Et pour répondre à cette interrogation, il suffit justement de voir l’étendue des dommages causés par la cybercriminalité. Ainsi, on pourrait remarquer que si les entreprises, les pouvoirs publics et les utilisateurs individuels n’adoptent pas la cybersécurité on assisterait à des pertes inestimables de ressources financières.

24- La cyberattaque par manipulation psychologique des victimes

Les cybercriminels parviennent aisément à faire craquer les travailleurs des entreprises en les manipulant psychologiquement. Les hackers orientent l’attaque précisément pour soutirer des informations confidentielles aux employés le plus souvent, c’est justement pour obtenir l’information ou carrément pour avoir accès au système.

L’exemple très connu est le cas d’un vaste réseau international de cybercriminels qui a opéré en Europe de l’Est. Le réseau est parvenu à s’emparer de 1 milliard de dollars auprès de 100 différentes banques sur une durée de 2 ans.

Leur stratégie était basée sur l’utilisation des emails de spear-phishing et ciblait les travailleurs de ces banques.
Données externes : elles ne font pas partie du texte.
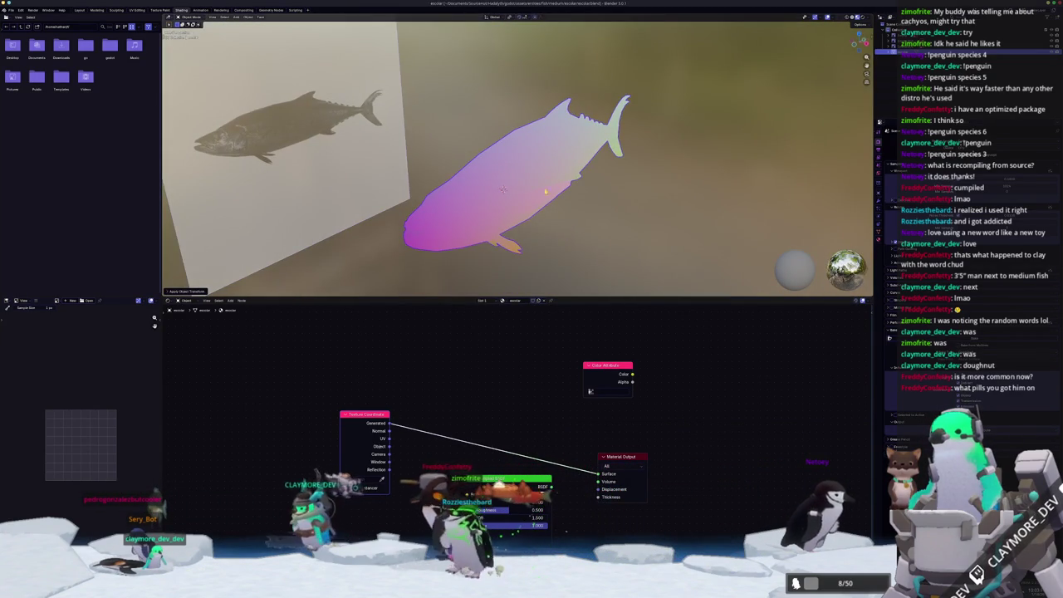
- Open the File menu, then orbit to a front view and enter Edit Mode
{"action": "left_click", "coordinate": [11, 9]}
25- Le hacktivisme favorise la multiplication de cyberattaques

Le hacktivisme ou cyberactivisme nourrit la moitié des cyberattaques perpétrées à travers le monde. Ce terme est employé pour faire cas de l’usage subversif des appareils et de leur réseau.

Et pour pouvoir voler les informations, les hacktivistes se servent du mirroring des sites web, du code, du blogging anonyme et du geo-bombing.

26- Le nombre de cyberattaques recensé en temps réel

Un fait incroyable sur la cybercriminalité concerne le nombre d’attaques identifié aux États-Unis en temps réel. C’est précisément la Marine qui chaque année essuie environ 110 000 cyberattaques.

27- La cybercriminalité utilisée comme une arme numérique par certains gouvernements dans le monde

Un nombre non négligeable de malwares gouvernementaux ont été identifiés dans l’histoire de la cybercriminalité. Cependant, l’identification de leur origine n’est pas chose facile vu que jusque-là leur provenance demeure inconnue.

L’un des exemples les plus marquants est la fuite de l’exploit EternalBlue de la National Security Agency (NSA) ce qui a fini par entraîner l’expansion de WannaCry. Cette expansion est connue comme l’une des plus graves attaques historiques de ransomware.

Il faut donc retenir à la suite de tout ceci que les gouvernements des pays à travers le monde entier mettent en place des stratégies de piratage ingénieuses et innovantes puis les emploient en guise d’armes numériques.

28- La montée en puissance de la cybercriminalité et le doute plané sur la cybersécurité

Compte tenu du nombre incroyable de cyberattaques ainsi que de leur caractère toujours innovant pour échapper au contrôle et à la vigilance des utilisateurs, beaucoup doutent de la fonctionnalité de la cybersécurité. Ils vont jusqu’à se demander ce que protège finalement la cybersécurité. En réalité, la cybersécurité a pour but de protéger les systèmes d’exploitation, le réseau ainsi que les programmes de tâches contre les intrusions criminelles. Elle parvient à cet objectif en s’appuyant sur le fait que la cyberattaque tente de changer, de détruire et d’accéder aux données des utilisateurs.